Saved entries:

——————————

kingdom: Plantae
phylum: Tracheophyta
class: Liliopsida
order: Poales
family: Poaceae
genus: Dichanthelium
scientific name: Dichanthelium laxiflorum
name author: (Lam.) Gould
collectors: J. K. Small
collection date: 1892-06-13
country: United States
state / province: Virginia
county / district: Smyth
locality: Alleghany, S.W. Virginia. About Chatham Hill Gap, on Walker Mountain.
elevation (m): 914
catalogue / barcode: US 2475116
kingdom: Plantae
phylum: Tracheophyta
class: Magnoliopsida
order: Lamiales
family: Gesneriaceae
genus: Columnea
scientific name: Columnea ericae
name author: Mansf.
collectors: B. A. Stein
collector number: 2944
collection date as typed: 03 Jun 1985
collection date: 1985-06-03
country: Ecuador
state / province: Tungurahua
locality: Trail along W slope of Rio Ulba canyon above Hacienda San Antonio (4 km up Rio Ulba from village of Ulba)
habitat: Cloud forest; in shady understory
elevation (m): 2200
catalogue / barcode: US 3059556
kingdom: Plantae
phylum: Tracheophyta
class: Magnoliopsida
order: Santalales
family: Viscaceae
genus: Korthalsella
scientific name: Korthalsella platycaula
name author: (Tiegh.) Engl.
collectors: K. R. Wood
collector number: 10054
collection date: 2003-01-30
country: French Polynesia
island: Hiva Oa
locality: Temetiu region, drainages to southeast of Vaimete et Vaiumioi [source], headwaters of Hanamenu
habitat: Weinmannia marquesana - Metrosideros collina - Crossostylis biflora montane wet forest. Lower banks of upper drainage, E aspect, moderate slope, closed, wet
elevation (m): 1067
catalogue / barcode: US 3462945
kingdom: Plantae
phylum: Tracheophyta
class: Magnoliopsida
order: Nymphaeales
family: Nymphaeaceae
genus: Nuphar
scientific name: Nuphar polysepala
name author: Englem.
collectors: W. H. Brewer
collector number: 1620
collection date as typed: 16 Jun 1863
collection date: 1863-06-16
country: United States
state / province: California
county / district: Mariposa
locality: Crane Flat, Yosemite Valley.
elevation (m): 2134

——————————

■ WRITTEN PROBLEM
Copy out every one of these lines word for word.

■ RESULT
kingdom: Plantae
phylum: Tracheophyta
class: Liliopsida
order: Poales
family: Poaceae
genus: Dichanthelium
scientific name: Dichanthelium laxiflorum
name author: (Lam.) Gould
collectors: J. K. Small
collection date: 1892-06-13
country: United States
state / province: Virginia
county / district: Smyth
locality: Alleghany, S.W. Virginia. About Chatham Hill Gap, on Walker Mountain.
elevation (m): 914
catalogue / barcode: US 2475116
kingdom: Plantae
phylum: Tracheophyta
class: Magnoliopsida
order: Lamiales
family: Gesneriaceae
genus: Columnea
scientific name: Columnea ericae
name author: Mansf.
collectors: B. A. Stein
collector number: 2944
collection date as typed: 03 Jun 1985
collection date: 1985-06-03
country: Ecuador
state / province: Tungurahua
locality: Trail along W slope of Rio Ulba canyon above Hacienda San Antonio (4 km up Rio Ulba from village of Ulba)
habitat: Cloud forest; in shady understory
elevation (m): 2200
catalogue / barcode: US 3059556
kingdom: Plantae
phylum: Tracheophyta
class: Magnoliopsida
order: Santalales
family: Viscaceae
genus: Korthalsella
scientific name: Korthalsella platycaula
name author: (Tiegh.) Engl.
collectors: K. R. Wood
collector number: 10054
collection date: 2003-01-30
country: French Polynesia
island: Hiva Oa
locality: Temetiu region, drainages to southeast of Vaimete et Vaiumioi [source], headwaters of Hanamenu
habitat: Weinmannia marquesana - Metrosideros collina - Crossostylis biflora montane wet forest. Lower banks of upper drainage, E aspect, moderate slope, closed, wet
elevation (m): 1067
catalogue / barcode: US 3462945
kingdom: Plantae
phylum: Tracheophyta
class: Magnoliopsida
order: Nymphaeales
family: Nymphaeaceae
genus: Nuphar
scientific name: Nuphar polysepala
name author: Englem.
collectors: W. H. Brewer
collector number: 1620
collection date as typed: 16 Jun 1863
collection date: 1863-06-16
country: United States
state / province: California
county / district: Mariposa
locality: Crane Flat, Yosemite Valley.
elevation (m): 2134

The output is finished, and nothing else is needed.